As the incident unfolded, several workers called the police, who initially refused to go to the facility, saying that a new law prevented them from assisting with the restraint if there was no assault.
The Tukwila Police Department report shows that officers finally did go to the facility and determined that “a crime had not been committed based on the information presented to them, that there was no imminent threat of bodily harm, and that there was no legal grounds or authority for them to assist medical staff with physically restraining a patient.”
Cascade pushes back
A Service Employees International Union (SEIU) report shows about 70 workers refused to come in to work after the incident and began picketing outside the facility.
Cascade called it an illegal strike because the protesters had not given 10-days’ notice, as required by federal law, and moved to terminate those who participated. The local SEIU chapter, 1199NW, suggested the workers call their walkout a “safety strike,” because it was organized primarily to protest working conditions.
Meanwhile Cascade, which has erected a large fence so that no one in the facility can see the protesters, has said the strike is primarily about ongoing contract negotiations with the facility’s nurses and its union.
“The Union has been trying to apply unfair – and in some cases we believe unlawful – external pressures to this process, including picketing, work stoppages, smear campaigns, and false accusations,” Cascade CEO Christopher West wrote on the company’s website in mid-August.
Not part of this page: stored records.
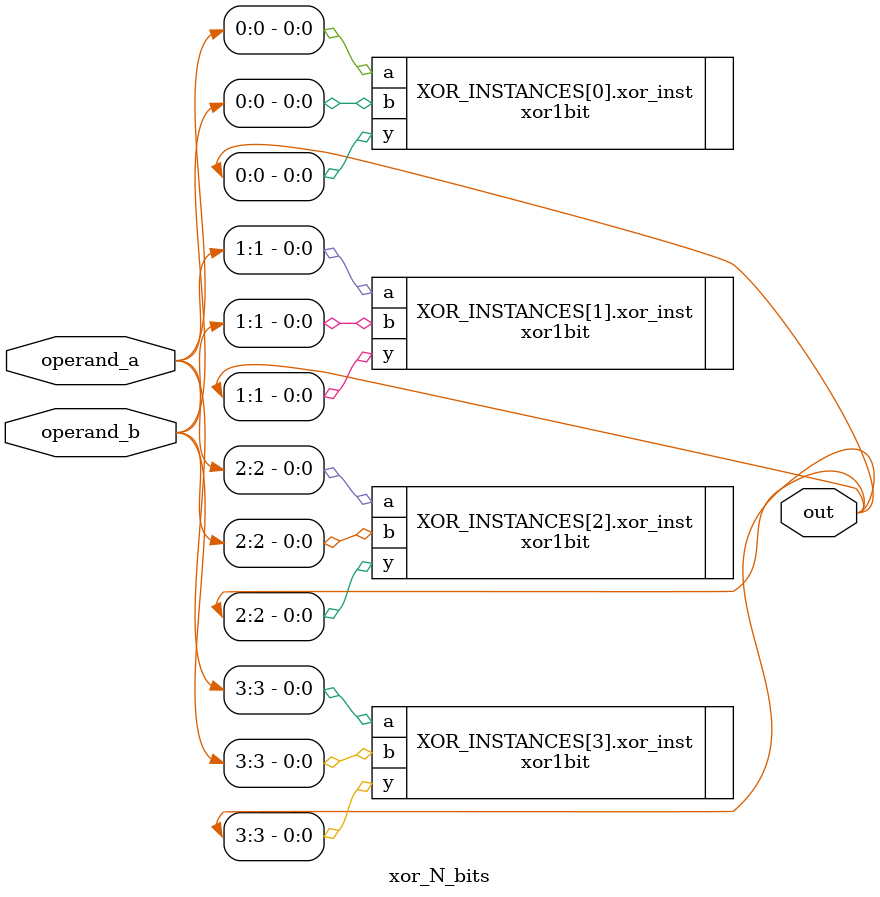
<source format=sv>
module xor_N_bits #(parameter N = 4) (
	input logic [N-1:0] operand_a,
	input logic [N-1:0] operand_b,
	output logic [N-1:0] out
);
	genvar i;
	generate
		for (i = 0; i < N; i = i + 1) begin : XOR_INSTANCES
			xor1bit xor_inst (
				.a(operand_a[i]),
				.b(operand_b[i]),
				.y(out[i])
			);
		end
	endgenerate
endmodule
</source>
He said the facility had “ample personal protective equipment” and that the “well-being and safety of our patients and staff always have been and will be our key priorities.”
In response to a request for comment, Cascade said in an emailed statement that physical confrontations had decreased by almost 50% and elopements (unauthorized leaving of the facility) by 80% from 2018 to 2021.
Cascade spokesperson Gretchen Hommrich said in the statement that the workers it has terminated “were let go for cause in violation to their employment agreement” and said the company still aimed to negotiate a new agreement with the union.
The “efforts outside of the bargaining process serve no productive purpose and have only brought harm to the residents they claim to serve,” said Ms. Hommrich.
‘Safety is the sole purpose’
Mr. Yirgu said it was outrageous to suggest workers were picketing over contract negotiations. “Safety is the sole purpose of this strike,” he said.
He noted that his patient care goal is to have a lot of one-on-one time with his patients, helping them navigate back to the outside world. The facility is supposed to be a safe place, Mr. Yirgu added. Violence inside the facility traumatizes the patients and may worsen their condition and delay their progress, he said.
“If I can’t keep them safe, there’s no way I’m going to be able to see them eye-to-eye when I told them I’d keep them safe and then they’re not anymore,” said Mr. Yirgu.
So far, 22 workers have been “terminated,” meaning they received a termination notice, have been taken off the work schedule by the employer, or otherwise been informed that the employer has deemed them to be separated, the SEIU reports. The organization has filed unfair labor practice (ULPs) for all 22.
A version of this article first appeared on Medscape.com.